(DOCUMENT EXTRACT):
This article first appeared at The McAlvany Intelligence Advisor on Wednesday, September 17, 2014:
The explosion in production in the oil patch makes it nearly impossible to keep up. Economist Mark Perry is trying. On September 2, he reported that texas crude oil production in June topped three million barrels per day, noting that, as a separate nation, Texas would be the world's eighth largest oil producer. The very next day Perry reported that natural gas production from the Utica Shale formation has increased by a factor of seven in just two years, and it's just getting started.
Less than two weeks later, Perry reported that in July North Dakota's Bakken oil fields produced one million barrels per day for the second month in a row. In each report, Perry published graphs showing exponential growth just over the last five years.

(DATA ENTRIES):
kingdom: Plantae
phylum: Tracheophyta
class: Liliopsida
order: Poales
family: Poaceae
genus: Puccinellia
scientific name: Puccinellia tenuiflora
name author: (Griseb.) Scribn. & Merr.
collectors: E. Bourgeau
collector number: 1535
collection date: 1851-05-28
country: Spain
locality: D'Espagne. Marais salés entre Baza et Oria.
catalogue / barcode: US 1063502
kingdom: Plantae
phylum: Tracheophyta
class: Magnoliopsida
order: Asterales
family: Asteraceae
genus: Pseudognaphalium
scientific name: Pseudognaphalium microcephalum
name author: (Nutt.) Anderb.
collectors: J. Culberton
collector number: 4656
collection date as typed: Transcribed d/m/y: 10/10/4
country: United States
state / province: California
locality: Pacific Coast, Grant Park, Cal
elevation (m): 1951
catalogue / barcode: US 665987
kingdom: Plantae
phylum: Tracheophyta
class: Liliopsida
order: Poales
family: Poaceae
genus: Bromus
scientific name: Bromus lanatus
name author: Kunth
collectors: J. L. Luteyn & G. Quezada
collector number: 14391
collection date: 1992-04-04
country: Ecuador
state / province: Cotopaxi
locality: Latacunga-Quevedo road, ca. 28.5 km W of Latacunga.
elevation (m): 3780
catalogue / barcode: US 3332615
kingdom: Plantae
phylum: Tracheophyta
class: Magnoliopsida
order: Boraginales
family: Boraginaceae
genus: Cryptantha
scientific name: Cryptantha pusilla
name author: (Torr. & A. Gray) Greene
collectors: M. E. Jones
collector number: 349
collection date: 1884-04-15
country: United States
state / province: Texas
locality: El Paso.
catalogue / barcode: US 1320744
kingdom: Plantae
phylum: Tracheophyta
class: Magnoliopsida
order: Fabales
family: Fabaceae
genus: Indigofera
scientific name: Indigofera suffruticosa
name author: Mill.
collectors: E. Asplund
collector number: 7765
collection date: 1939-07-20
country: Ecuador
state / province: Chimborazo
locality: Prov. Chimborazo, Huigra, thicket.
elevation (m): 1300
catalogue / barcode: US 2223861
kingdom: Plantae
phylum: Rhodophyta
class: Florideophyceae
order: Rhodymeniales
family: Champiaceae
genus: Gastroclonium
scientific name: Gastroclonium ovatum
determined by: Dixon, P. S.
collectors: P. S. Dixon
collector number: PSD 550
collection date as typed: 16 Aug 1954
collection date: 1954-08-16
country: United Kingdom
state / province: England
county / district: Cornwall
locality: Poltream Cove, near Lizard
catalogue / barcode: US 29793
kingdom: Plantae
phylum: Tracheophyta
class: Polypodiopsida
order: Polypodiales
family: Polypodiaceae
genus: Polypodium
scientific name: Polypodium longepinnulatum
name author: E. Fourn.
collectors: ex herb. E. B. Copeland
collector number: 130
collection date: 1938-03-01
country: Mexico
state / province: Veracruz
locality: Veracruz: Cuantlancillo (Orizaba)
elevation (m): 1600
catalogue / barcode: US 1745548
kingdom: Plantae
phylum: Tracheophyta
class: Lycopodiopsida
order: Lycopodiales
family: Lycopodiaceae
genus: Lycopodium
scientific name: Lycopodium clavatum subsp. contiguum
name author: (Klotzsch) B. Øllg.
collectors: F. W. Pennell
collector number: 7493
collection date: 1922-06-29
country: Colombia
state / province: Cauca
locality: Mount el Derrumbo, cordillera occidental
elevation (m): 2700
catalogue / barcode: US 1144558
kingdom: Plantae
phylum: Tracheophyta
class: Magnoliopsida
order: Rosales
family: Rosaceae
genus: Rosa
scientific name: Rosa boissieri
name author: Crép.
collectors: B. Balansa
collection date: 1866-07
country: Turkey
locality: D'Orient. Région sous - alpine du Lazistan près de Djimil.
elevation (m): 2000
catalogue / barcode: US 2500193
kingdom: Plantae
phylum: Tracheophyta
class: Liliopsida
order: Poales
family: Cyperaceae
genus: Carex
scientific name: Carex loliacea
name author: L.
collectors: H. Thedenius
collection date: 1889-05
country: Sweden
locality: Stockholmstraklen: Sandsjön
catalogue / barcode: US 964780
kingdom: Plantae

(WHAT IS ASKED): Can you reproduce the oil production article's text between "This article first" and "last five years.", inclusive? The entries are separate from the oil production article.

(SOLUTION TO THIS TASK):
This article first appeared at The McAlvany Intelligence Advisor on Wednesday, September 17, 2014:
The explosion in production in the oil patch makes it nearly impossible to keep up. Economist Mark Perry is trying. On September 2, he reported that texas crude oil production in June topped three million barrels per day, noting that, as a separate nation, Texas would be the world's eighth largest oil producer. The very next day Perry reported that natural gas production from the Utica Shale formation has increased by a factor of seven in just two years, and it's just getting started.
Less than two weeks later, Perry reported that in July North Dakota's Bakken oil fields produced one million barrels per day for the second month in a row. In each report, Perry published graphs showing exponential growth just over the last five years.